When Christ and His Saints Slept Paperback
With this novel Sharon Penman moves to a new set of characters and to 12th Century England and the early civil war between Stephen and his cousin, The Empress Made - A long fight to won the English throne.
Stephen was handsome, unreliable and beguiling. Maude was courageous, beautiful and insanely arrogant.
They fought for twenty years and devastated England.

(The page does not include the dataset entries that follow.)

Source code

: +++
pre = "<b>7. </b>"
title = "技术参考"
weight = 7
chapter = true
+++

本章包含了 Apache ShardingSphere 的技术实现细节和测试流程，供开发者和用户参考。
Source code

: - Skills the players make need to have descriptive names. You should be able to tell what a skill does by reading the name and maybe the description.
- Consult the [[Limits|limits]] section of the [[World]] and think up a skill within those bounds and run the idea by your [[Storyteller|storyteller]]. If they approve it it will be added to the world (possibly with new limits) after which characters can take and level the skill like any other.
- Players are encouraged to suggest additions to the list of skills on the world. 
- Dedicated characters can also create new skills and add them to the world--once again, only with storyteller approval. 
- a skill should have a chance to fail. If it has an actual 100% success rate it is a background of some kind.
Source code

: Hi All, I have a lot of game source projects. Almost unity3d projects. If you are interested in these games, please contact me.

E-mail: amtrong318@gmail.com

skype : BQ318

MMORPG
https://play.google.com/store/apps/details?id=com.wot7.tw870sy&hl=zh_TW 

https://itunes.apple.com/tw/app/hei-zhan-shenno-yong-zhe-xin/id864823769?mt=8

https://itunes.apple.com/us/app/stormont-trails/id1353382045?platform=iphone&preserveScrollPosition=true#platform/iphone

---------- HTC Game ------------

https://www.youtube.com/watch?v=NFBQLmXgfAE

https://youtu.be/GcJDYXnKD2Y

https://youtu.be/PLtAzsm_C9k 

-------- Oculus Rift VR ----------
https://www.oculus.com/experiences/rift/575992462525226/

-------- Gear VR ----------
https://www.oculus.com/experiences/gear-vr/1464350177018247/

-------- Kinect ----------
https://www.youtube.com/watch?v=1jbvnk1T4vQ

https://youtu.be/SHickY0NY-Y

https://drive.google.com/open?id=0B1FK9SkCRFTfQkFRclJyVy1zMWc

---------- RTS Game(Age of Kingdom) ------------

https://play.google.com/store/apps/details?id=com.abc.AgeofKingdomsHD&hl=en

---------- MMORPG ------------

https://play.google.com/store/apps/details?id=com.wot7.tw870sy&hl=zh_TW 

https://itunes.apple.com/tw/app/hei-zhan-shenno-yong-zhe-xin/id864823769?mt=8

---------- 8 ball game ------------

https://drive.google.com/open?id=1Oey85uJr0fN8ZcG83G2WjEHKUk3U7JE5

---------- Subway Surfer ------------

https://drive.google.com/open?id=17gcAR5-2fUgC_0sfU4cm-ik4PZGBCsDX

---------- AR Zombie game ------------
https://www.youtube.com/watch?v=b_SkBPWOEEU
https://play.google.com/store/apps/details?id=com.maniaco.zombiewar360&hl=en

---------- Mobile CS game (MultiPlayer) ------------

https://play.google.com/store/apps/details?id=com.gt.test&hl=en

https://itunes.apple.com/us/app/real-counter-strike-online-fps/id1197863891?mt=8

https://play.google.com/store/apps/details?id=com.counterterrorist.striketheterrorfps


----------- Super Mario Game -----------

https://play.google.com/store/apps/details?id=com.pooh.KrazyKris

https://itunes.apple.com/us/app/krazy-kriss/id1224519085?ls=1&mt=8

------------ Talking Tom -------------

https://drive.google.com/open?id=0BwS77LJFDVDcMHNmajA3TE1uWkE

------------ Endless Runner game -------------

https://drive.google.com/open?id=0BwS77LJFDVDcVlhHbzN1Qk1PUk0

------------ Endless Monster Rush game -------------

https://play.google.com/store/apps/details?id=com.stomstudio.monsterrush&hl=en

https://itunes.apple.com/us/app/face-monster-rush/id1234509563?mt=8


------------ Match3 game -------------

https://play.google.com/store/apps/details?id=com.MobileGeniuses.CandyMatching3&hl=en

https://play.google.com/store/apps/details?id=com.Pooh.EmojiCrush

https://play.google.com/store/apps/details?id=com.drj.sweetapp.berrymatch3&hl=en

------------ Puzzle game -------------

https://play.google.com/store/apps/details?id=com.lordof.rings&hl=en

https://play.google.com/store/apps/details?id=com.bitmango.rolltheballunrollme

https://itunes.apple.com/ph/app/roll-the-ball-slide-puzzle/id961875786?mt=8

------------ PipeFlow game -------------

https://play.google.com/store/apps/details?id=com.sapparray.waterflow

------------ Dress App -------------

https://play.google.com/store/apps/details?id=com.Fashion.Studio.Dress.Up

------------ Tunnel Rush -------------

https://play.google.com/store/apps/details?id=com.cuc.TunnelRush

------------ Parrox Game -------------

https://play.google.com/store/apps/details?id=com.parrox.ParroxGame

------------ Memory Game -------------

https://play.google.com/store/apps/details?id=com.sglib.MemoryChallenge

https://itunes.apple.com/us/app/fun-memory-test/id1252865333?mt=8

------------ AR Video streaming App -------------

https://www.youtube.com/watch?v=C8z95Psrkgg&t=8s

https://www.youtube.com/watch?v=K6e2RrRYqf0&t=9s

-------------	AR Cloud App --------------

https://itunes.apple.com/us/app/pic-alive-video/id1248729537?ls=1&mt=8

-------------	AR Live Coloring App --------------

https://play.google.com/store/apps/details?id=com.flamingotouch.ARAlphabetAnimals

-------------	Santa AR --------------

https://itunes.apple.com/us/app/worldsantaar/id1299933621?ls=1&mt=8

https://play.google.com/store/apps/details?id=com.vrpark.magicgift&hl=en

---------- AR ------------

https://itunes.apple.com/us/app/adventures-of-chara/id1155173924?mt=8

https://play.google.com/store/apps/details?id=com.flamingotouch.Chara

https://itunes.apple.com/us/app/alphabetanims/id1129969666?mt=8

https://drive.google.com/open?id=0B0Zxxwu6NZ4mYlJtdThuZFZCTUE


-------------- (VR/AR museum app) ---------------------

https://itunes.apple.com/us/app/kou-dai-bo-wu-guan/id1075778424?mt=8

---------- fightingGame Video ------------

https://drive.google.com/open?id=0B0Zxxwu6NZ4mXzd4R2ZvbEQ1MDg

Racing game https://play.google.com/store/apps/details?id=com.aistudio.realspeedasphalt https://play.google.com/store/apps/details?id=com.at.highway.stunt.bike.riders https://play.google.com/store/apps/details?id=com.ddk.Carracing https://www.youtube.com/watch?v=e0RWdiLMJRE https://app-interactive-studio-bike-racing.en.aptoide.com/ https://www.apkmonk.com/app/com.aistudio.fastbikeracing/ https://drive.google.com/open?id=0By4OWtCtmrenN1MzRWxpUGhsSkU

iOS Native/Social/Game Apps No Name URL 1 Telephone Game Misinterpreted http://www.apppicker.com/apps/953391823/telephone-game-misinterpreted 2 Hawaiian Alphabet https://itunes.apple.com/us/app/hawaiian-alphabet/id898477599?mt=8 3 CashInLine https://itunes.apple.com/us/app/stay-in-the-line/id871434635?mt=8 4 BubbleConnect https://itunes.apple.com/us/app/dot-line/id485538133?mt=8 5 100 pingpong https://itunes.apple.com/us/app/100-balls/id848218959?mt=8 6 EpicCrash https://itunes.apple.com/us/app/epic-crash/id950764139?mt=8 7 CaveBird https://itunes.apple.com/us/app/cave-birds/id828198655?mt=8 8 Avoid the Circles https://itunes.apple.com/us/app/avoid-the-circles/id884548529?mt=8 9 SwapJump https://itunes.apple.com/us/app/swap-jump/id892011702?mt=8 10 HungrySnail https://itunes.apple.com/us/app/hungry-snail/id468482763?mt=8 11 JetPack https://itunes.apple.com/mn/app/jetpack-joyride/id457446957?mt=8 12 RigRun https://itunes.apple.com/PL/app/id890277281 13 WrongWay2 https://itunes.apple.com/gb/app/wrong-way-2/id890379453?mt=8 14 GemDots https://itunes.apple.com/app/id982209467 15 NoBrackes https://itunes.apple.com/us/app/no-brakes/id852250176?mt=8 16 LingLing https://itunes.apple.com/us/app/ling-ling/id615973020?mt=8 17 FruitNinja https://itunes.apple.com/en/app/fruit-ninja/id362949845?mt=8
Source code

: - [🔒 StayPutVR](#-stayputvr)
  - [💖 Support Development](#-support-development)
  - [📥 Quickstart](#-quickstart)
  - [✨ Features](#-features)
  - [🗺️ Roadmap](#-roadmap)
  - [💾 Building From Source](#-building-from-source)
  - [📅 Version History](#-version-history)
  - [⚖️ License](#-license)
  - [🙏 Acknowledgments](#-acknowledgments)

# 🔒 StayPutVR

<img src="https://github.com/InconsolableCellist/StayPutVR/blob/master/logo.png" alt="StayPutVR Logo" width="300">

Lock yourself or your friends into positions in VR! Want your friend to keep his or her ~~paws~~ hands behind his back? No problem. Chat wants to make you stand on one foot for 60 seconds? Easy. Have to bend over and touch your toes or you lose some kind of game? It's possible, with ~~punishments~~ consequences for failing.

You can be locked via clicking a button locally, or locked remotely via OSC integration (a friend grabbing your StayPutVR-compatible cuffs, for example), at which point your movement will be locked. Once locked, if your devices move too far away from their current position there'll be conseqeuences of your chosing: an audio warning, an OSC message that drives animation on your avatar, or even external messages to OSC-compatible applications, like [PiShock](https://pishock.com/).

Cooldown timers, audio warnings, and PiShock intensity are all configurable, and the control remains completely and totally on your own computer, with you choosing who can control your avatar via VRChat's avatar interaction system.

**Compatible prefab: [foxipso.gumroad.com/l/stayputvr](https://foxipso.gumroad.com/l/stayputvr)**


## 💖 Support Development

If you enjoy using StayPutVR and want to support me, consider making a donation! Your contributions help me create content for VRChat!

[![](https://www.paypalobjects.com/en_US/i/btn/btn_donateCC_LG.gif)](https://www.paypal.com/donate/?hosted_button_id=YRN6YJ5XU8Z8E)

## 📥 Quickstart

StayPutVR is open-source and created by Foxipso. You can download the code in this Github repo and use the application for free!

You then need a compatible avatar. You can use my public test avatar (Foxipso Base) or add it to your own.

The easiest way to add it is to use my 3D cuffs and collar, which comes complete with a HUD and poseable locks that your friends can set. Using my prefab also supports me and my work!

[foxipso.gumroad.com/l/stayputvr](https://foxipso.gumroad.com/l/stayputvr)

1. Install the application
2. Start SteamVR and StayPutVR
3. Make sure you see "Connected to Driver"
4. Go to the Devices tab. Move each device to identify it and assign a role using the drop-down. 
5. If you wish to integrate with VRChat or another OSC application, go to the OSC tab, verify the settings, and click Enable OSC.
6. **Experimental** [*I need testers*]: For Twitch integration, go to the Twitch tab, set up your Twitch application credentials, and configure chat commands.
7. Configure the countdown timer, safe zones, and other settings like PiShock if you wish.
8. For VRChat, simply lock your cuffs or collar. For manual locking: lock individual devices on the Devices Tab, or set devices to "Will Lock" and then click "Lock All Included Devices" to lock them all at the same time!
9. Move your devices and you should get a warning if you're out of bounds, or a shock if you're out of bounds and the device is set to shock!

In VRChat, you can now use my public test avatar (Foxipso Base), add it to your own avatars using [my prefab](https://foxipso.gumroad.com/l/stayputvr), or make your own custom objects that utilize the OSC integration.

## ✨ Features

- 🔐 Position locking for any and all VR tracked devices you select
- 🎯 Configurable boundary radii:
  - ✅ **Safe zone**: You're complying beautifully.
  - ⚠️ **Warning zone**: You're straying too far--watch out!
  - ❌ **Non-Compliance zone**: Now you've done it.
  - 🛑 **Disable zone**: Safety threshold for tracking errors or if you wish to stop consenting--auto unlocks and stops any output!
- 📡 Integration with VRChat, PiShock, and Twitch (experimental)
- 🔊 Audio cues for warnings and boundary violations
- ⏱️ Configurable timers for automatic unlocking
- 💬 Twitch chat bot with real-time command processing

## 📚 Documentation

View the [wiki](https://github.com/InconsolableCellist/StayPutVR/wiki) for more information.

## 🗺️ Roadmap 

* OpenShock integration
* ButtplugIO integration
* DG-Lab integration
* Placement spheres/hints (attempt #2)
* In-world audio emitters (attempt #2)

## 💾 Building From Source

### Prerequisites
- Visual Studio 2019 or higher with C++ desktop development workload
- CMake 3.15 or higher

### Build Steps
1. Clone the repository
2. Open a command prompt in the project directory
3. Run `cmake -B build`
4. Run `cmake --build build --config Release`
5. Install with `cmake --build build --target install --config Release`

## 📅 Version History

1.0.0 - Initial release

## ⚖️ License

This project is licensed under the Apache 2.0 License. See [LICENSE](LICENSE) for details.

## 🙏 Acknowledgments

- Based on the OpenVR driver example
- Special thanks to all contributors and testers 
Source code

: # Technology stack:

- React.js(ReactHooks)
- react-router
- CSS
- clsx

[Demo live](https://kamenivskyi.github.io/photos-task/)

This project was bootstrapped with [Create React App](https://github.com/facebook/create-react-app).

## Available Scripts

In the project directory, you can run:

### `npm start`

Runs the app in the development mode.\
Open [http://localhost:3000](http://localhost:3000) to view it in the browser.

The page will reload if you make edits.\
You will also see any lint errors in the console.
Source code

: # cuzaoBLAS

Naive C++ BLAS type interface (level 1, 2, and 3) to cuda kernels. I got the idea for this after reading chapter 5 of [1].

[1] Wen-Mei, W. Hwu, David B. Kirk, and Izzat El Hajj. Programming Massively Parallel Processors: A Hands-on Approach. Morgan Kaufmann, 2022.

Their flair for dramatic events and immense catastrophes made sure that they were never boring.
- Format: Paperback
- Pages: 928 pages
- Publisher: Penguin Books Ltd
- Publication Date: 03/08/1995
- Category: Historical fiction
- ISBN: 9780140166361
Showing 1 - 4 of 4 reviews.
Review by aapjebaapje
This is the first, chronologically, of Sharon Penman’s historical novels. She introduced a number of characters from the period starting January 1101 to October 1154. Just under 900 pages suffices to bring the story right the way through from the reasons why Stephen and Maude fought over the English throne to the campaign itself. There are a number of protagonists and all in all, this book gives you an excellent grounding in the period it covers. I know a great deal more than I did before and am moving onto Ms Penman’s next novel, Time and Chance. She is an excellent novelist and I shall be reading the whole series.
Review by Misfit
A Sad and Tragic Period in England's History and truly a time when Christ and his Saints slept. A fascinating, complicated tale with a huge cast of characters, many with similar names. It was hard to keep track of at times, a list of who's who at the front of the book would have been helpful, as SKP did in the next book, Time and Chance. The characters were well written, and I appreciated that neither Stephen (who did steal the crown) nor Maude were written as black and white/evil vs. saint -- all had flaws in their characters. Adding the fictional Ranulf gave a nice perspective to the tale. I also appreciated the way the author brought us the viewpoints of the common folk, who didn't care who ruled, as long as there was peace. The first 2/3 of the book are mostly about the civil conflict between the two parties and can drag on a bit, but the last part when Henry started coming into power and married Eleanor of Aquitaine the sparks were fairly flying off the pages. I am now starting on Time and Chance and eagerly awaiting more on this dynamic pair. As I said, a great book to read. It isn't quite Here be Dragons, et al but enjoyable all the same
Review by soliloquies
A fascinating, but frustrating, account of the civil unrest between Maude, hereditary heir to the throne of England, and her cousin, Stephen of Blois. Following the death of Henry I, Maude is expecting to be crowned Queen, but before she can return to England her cousin has been crowned King.All the elements of a great book are there, detailed historic research and excellent writing but this remains my least favourite Penman book. The problem lies with the two central characters – Maude is remembered, by history, as being haughty and aloof, whilst Stephen was regarded as weak and ineffectual. Penman tries to round off their personalities, but, for me, they remain unlikeable. I found myself unable to sympathise with either of them, and kept wishing that Maude’s illegitimate elder brother, Robert, had been crowned King.The latter part of the book sees greater involvement from Maude’s son, Henry II, and it is here that things begin to improve. His wife, Eleanor of Aquitaine, is another ‘big’ personality and perhaps it is their dominance that overshadows Maude and Stephen. The story skips along when their characters are predominant and that saves this book.
Review by musecure
By times I loved this book and by times I was frustrated by this book. Perhaps the addition of the fictional Ranulf is the source. At times the Ranulf FitzRoy character moves the story onto a tangent that doesn't seem to contribute to the main story. It's a hefty book and these tangents only dragged out the story for me. I do admire how Penman breathes life into the historical characters and gives them a greater depth. Not only Stephen and Maude, but also Robert FitzRoy, Eleanor of Acquitaine and Henry II all receive very sympathetic treatment. This is the first of Penman's works I have read. I will be looking for more.